J’ai supposé qu’après une bonne expérience professionnelle, le Dr Vilas reviendrait à Barcelone. C’est l’une des plus belles villes d’Europe et je pensais qu’il développerait une brillante carrière dans sa ville natale. Je l’ai interrogé sur ses projets pour l’avenir.

«Je veux rester ici», a-t-il dit calmement. «Vous voyez, il y a des moments où l’on fait des choses non pas à cause du confort qu’elles apportent mais pour une raison différente, un appel moral si l’on veut. Et c’est le défi que j’ai trouvé ici.

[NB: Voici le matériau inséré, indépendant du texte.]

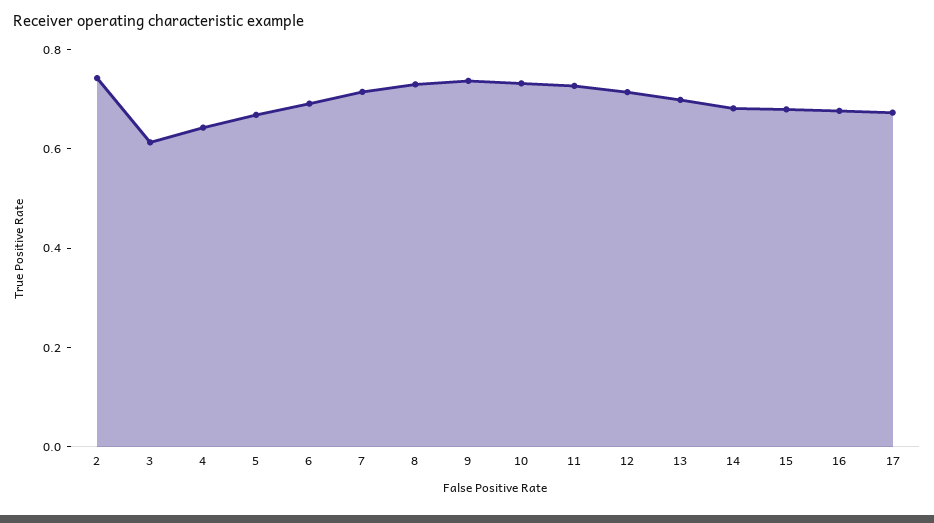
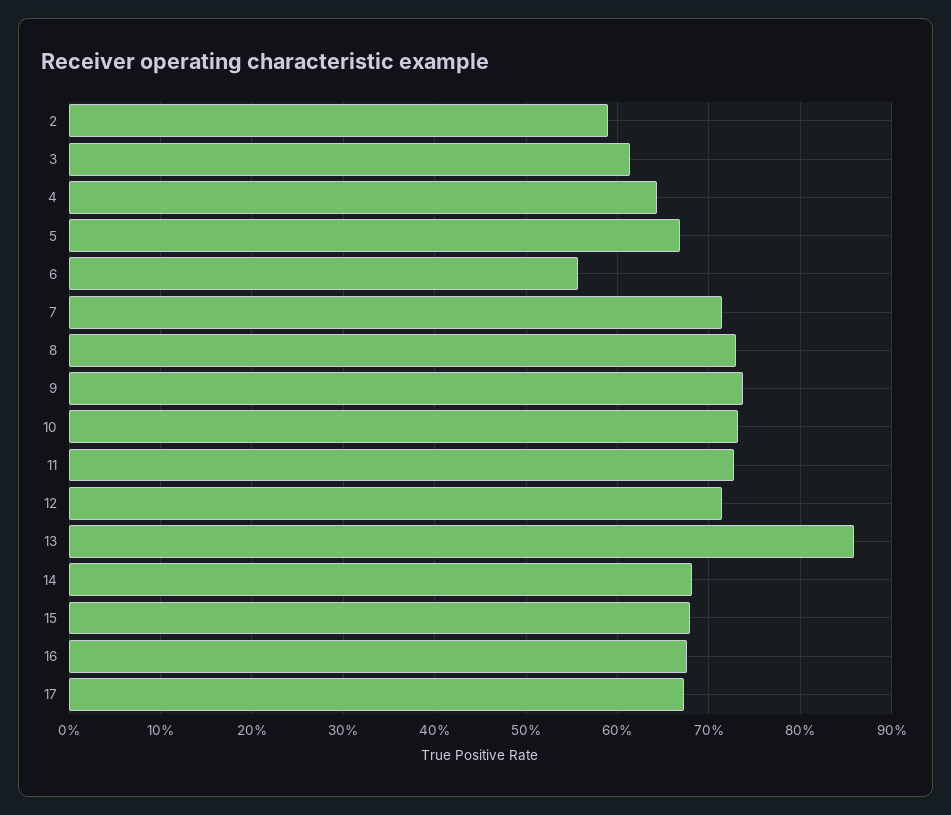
2: 0.75 -> 0.59
6: 0.7 -> 0.56
13: 0.7 -> 0.86

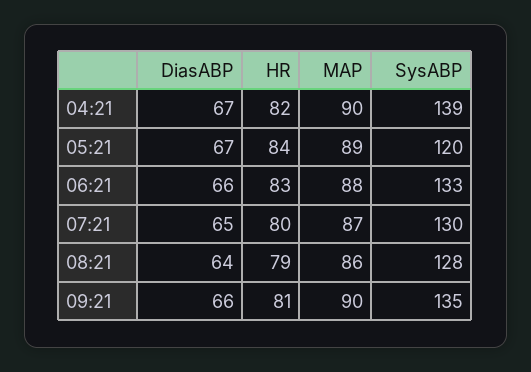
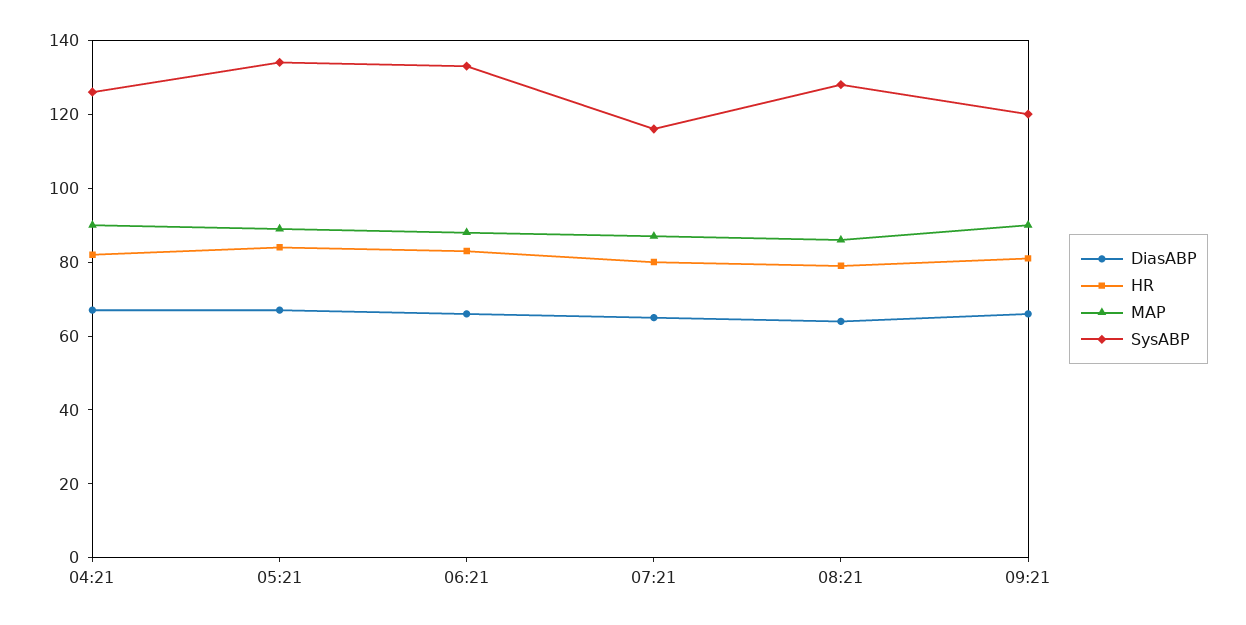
SysABP, 04:21: 139 -> 125
SysABP, 05:21: 120 -> 135
SysABP, 07:21: 130 -> 115
SysABP, 09:21: 135 -> 120

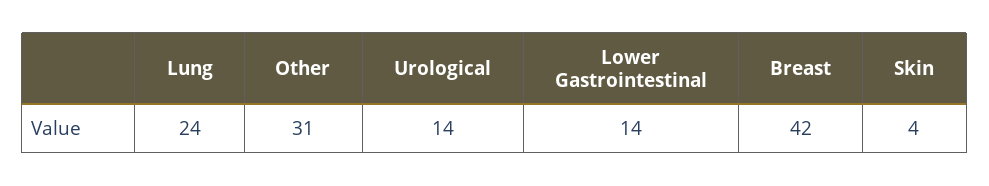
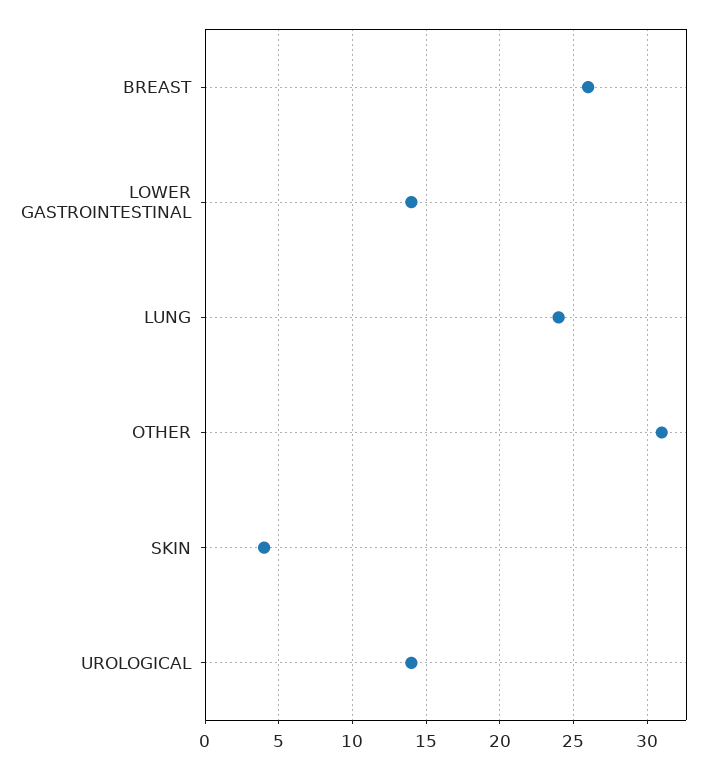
Breast: 42 -> 26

«À Barcelone, je serais irrité par un manque temporaire d’électricité ou par un feu de signalisation immuable. Ici, je me bats tous les jours contre la mort et souvent je perds la bataille. Mais ici, je me sens épanouie. Je sais que dans ce lieu, malgré ses conditions primitives, mon travail fait la différence. Je ne le changerais pour rien au monde. « 

Le Dr César Chelala est consultant international en santé publique et lauréat d’un Overseas Press Club of America prix.

César Chelala est un médecin et écrivain né en Argentine et vivant aux États-Unis. Il a écrit pour les principaux journaux du monde entier et pour les principales revues médicales, dont le New York Times, le Washington Post, le Wall Street Journal, le Japan Times , The China Daily, The Moscow Times, The International Herald Tribune, Le Monde Diplomatique, Harvard International Review, The Journal of the American Medical Association, The Lancet, Annals of Internal Medicine et The British Medical Journal. Il est co-lauréat d’un prix Overseas Press Club of America et de deux prix nationaux de journalisme d’Argentine.